First, LBS propagates the impact of demand shocks on output. The information friction affects households’ perception of the real wage, altering their labor supply decision and allowing nominal shocks to have real effects. It also distorts households’ perception of their permanent income, amplifying the impact of demand shocks on consumption, employment, and output.
Second, the interaction of this information friction with nominal rigidities in prices amplifies the impact of demand shocks on output. Moreover, the propagation of demand shocks when both frictions are present can be larger than the sum of the effect of each friction considered in isolation.
Finally, LBS makes the slope of the Phillips curve depend on the degree of anchoring of households’ beliefs about inflation. But the degree of anchoring itself is a function of the strength with which the central bank responds to deviations of the inflation rate from its target. For this reason, a more hawkish monetary policy can simultaneously anchor households’ inflation expectations, flatten the Phillips curve, and lower the volatility and persistence of inflation. Perhaps surprisingly, the model suggests that such a policy also makes output and employment more responsive to exogenous shifts in aggregate demand.
Chapter 2 builds on the model presented in the previous chapter to study the ability of the central bank to stabilize the economy by targeting inflation. The LBS assumption implies that households do not directly observe monetary policy shocks or the interest rate but can learn about their effects from the market signals acquired during their shopping experiences. For this reason, the model serves as a laboratory to study the effects of monetary policy in an economy where consumers don’t pay attention (at least directly) to the macroeconomy.
The main result of this analysis is that the Taylor principle is no longer sufficient to guarantee the uniqueness of the equilibrium. Inattention dampens the effect of movements in the central bank’s interest rate on the perceived real rate by households. However, the central bank can offset this dampening, regardless of the degree of inattention, by following a modified version of this principle requiring a stronger interest rate response to inflation. This principle guarantees that the central bank can eventually communicate the effect of its policies to households through the market signals, they observe every period.

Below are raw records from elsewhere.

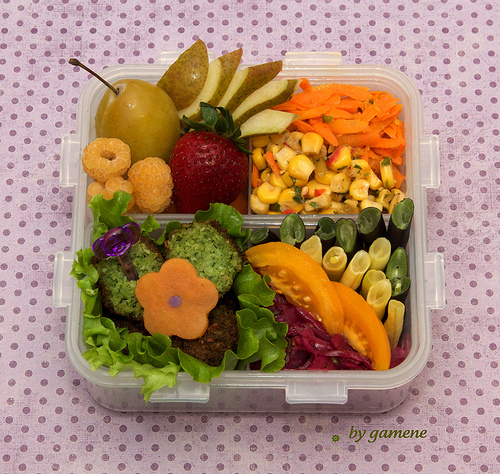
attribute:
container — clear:
[51, 51, 445, 414]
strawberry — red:
[168, 101, 253, 215]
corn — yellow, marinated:
[250, 133, 406, 216]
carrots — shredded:
[251, 79, 405, 188]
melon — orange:
[135, 257, 220, 340]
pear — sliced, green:
[157, 39, 299, 141]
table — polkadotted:
[0, 0, 499, 473]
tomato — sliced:
[245, 240, 391, 371]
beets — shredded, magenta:
[249, 264, 409, 375]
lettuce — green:
[70, 189, 289, 402]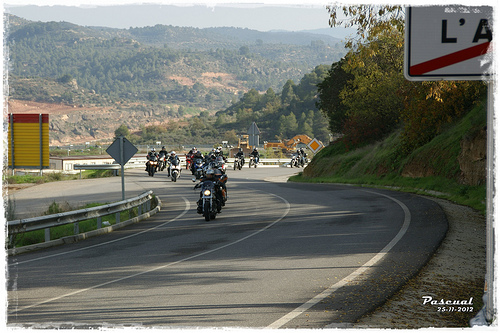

Chapter 3 studies the cyclical properties of markups when consumers learn by shopping. Empirical evidence suggests that demand shocks produce both an expansion in economic activity and an increase in price markups. This chapter shows that the model introduced can account for both observations when consumers also use their shopping experiences to learn about relative prices. The reason is that this friction introduces a dynamic trade-off on firms’ pricing decisions, making aggregate markups respond to demand shocks. A calibrated version of the model produces a persistent and hump-shaped increase in output after a demand shock. This response is accompanied by a small increase in price markups; despite the absence of any other real or nominal rigidity in the model.